ヒップホップ的感覚とちょうどいいお約束 

眠かったので感想も適当になっているなあ。

盛岡フォーラムで続編と一挙公開されていたので鑑賞したのだ。

※でも結局続編はみていない。

物語の最後でメタ的に言及されるように、この映画は『恋はデジャ・ブ』(1993)を下敷きにしている。

ホラーと『恋にデジャ・ブ』をマッシュアップしたらめちゃくちゃ面白い作品ができるんじゃないか?というヒップホップ的な感覚で作られている。まさに現代のエンタメ作家的センスで構築された作品といえるだろう。

 

とはいえ、様式美から完全に脱していないのがこの映画だと思う。冒頭、ここまで予想のつかない展開の映画は今年初めてだと書いた。しかしそれは「俺」だからこそ思うことで、完全に予想外というわけではない。殺人犯を倒して一日を生き残ればゲームクリアとなり翌日を迎えることができる。

 

この話の作りとしてのお約束感とヒップホップ的感覚が俺には心地よかった。

しかし、少し世代や感覚が違えばそれがお約束的・アンフェアに感じられてしまうこともあるだろう。俺より下の世代からするとむしろ予定調和的で「古い」作品かもしれない(そもそもループものにはミレニアム以前に生まれた世代の「夢」が詰まっている気がするのだ。『う(ネタバレ)ドリーマー』『粗(ネタバレ)V』『進(ネタバレ)人』…)

 

アメリカ的あるある

キャンパスのアメリカあるあるの部分が全然、ぜんっぜんわからんかった。

あのあたりアメリカ人なら大爆笑なのか?

・ずっと立ったまま寝ずにいるパワハラ的サークルなんてものがあるのか?

アメリカの女はあんなに炭水化物を敵視してるわけ?

・ツリーに挨拶してきた自宅前のノオミラパス⇒オークワフィナみたいな女は誰だったんだ?

・そもそもツリーは何学部?医学部の教授の授業を受けてたってことは、あんなビッチでアホなのに医学部なの?どういうキャラ?

 ついでにいうとやっぱり物語上気になるご都合ポイントは多い。

・二回目以降のカーターへの説明もいちいちしてたわけ?で、それをいちいちカーターは飲み込んでたわけ?

・ループ前の記憶が徐々に残るようになったのはどういうこと?どういうルール?

・ドリンクの本数が多分残りの命ということなんだろうけど途中から描かれなくなったよね?なんで?

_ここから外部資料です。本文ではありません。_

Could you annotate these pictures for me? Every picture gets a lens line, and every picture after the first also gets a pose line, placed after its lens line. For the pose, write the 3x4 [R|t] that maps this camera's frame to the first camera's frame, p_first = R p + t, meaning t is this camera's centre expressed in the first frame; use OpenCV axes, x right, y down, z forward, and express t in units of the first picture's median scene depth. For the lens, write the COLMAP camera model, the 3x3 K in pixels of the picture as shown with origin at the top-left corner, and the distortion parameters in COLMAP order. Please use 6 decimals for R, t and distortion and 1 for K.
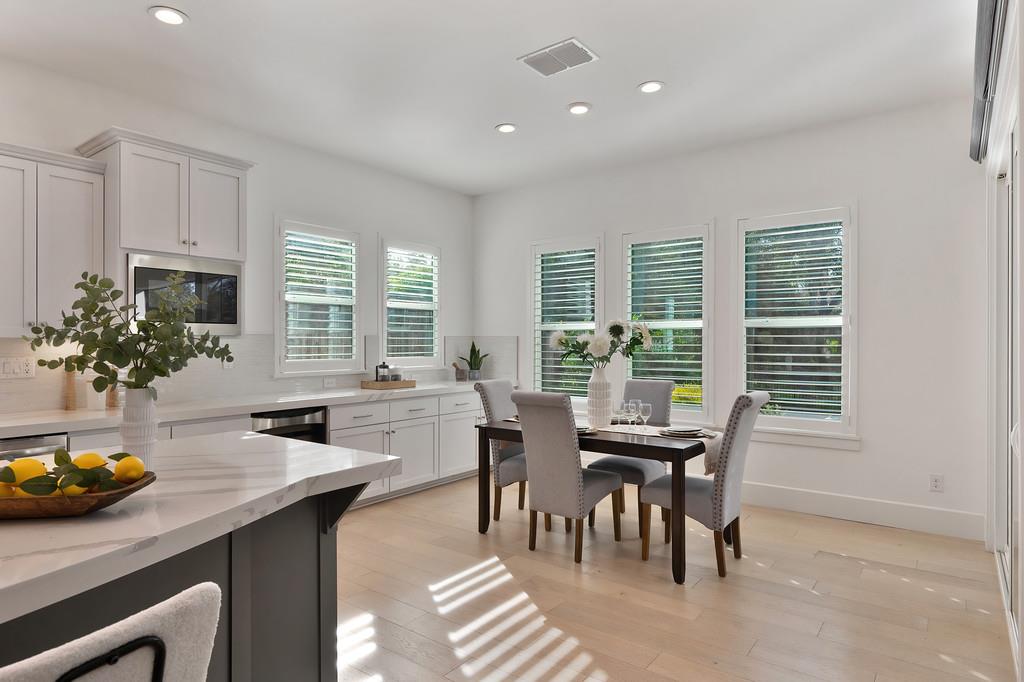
lens RADIAL K [[571.6, 0, 510.2], [0, 571.6, 342.4], [0, 0, 1]] dist [-0.017315, 0.000014]
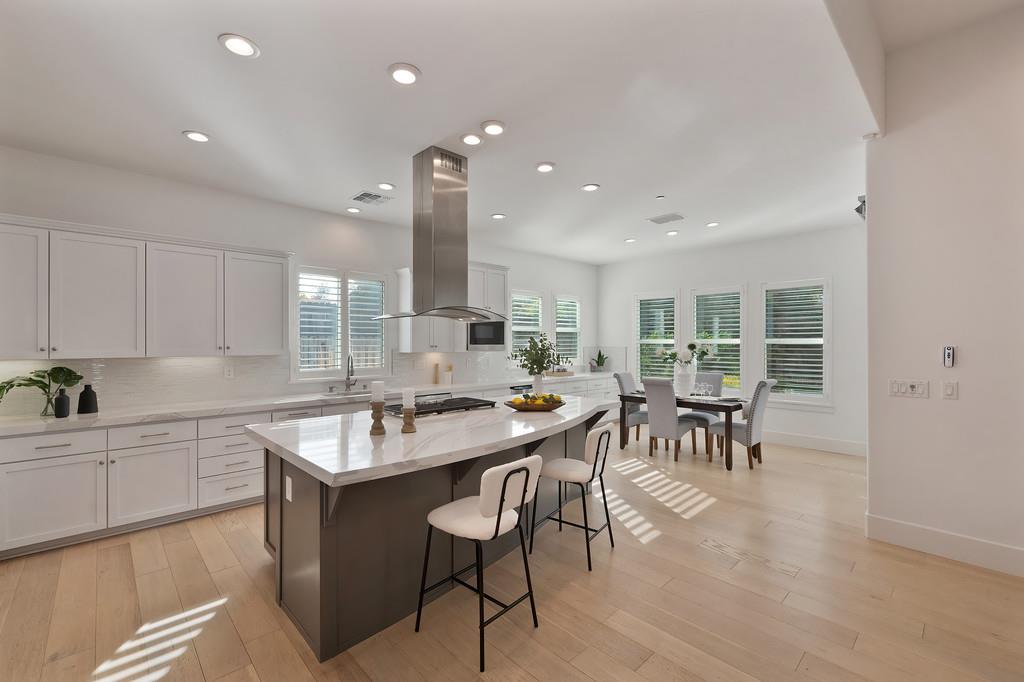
lens RADIAL K [[415.6, 0, 508.6], [0, 415.6, 344.8], [0, 0, 1]] dist [-0.021476, -0.000310]
pose [[0.984289, -0.001417, -0.176561, -0.172393], [0.002381, 0.999983, 0.005247, -0.036121], [0.176551, -0.005585, 0.984276, -0.467654]]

・なんでツリー同室の女蹴り殺してんのに家で暮らせんねん

・あの殺人鬼はなぜツリーを狙ったんだ?特に因縁ないだろ?●(真犯人)●のマインドコントロール

…たく、バカな話だよ!

でも そこらへんが俺の世代の感覚では丸ッと飲み込める気もする。

前述の通り、ループものが物語の一つの類型としてしみついているし、そういう東浩紀いうところの『ゲーム的リアリズム』にどっぷりつかって生きている世代だから。